The public’s trust in President Biden, the FDA, the CDC, and Dr. Fauci for reliable COVID-19 information has declined over the past 17 months, especially among Republicans. For example, six in ten Republicans (62%) said they trusted the FDA in December 2020, compared 43% who say so now. Trust in these sources for vaccine information remains high among Democrats.
With a new omicron subvariant continuing to spread nationally, 61% of the public says that they and their families are “very prepared” for any future rise of cases, and two-thirds (66%) of employed adults say their workplace is very prepared. Slightly less than half of parents (45%) say their child’s school is very prepared for a rise in COVID-19 cases due to new variants.
In contrast, fewer report that their local area more generally is very prepared for a rise in COVID-19 cases (36%) or that the U.S. overall is very prepared (25%).
Designed and analyzed by public opinion researchers at KFF, the Vaccine Monitor survey was conducted from April 13-26, 2022, among a nationally representative random digit dial telephone sample of 1,889 adults, including an oversample of 501 Hispanic adults and 500 non-Hispanic Black adults. Interviews were conducted in English and Spanish by landline (212) and cell phone (1,677). The margin of sampling error is plus or minus 3 percentage points for the full sample. For results based on subgroups, the margin of sampling error may be higher.

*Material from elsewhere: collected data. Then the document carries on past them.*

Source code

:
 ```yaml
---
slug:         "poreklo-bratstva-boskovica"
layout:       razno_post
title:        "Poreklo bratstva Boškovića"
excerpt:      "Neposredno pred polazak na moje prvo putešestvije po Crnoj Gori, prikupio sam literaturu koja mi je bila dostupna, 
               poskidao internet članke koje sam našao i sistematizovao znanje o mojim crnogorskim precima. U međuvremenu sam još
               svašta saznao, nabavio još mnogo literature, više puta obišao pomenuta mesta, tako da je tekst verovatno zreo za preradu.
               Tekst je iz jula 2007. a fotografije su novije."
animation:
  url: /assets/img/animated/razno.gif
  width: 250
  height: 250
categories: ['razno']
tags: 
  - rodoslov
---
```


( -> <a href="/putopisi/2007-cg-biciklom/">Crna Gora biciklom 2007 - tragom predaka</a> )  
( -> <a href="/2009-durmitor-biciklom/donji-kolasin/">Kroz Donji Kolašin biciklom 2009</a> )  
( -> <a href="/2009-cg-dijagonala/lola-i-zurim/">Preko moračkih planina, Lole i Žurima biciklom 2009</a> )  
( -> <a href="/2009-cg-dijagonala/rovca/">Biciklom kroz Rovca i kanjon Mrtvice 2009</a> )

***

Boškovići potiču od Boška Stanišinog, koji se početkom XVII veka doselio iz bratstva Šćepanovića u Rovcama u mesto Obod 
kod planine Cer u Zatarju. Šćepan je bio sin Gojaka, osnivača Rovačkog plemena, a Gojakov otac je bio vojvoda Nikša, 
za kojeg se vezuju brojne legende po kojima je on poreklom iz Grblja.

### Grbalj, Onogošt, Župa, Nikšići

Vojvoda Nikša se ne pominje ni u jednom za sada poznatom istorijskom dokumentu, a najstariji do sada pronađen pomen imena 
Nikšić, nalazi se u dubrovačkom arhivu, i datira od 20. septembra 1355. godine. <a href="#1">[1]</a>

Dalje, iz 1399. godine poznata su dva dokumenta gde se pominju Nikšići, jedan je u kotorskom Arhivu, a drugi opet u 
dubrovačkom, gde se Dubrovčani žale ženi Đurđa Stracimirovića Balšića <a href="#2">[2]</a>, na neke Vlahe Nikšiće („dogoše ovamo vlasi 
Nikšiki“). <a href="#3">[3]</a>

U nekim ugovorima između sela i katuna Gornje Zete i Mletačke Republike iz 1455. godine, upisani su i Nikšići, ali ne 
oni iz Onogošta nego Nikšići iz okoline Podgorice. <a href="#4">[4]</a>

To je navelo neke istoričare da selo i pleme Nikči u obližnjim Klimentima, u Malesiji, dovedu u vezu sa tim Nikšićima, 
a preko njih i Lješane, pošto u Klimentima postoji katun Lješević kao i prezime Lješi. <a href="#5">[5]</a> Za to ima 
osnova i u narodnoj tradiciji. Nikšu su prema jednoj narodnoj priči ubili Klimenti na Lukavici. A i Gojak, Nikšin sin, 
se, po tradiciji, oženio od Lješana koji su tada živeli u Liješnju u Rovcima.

The KFF COVID-19 Vaccine Monitor is an ongoing research project tracking the public’s attitudes and experiences with COVID-19 vaccinations. Using a combination of surveys and qualitative research, this project tracks the dynamic nature of public opinion as vaccine development and distribution unfold, including vaccine confidence and acceptance, information needs, trusted messengers and messages, as well as the public’s experiences with vaccination.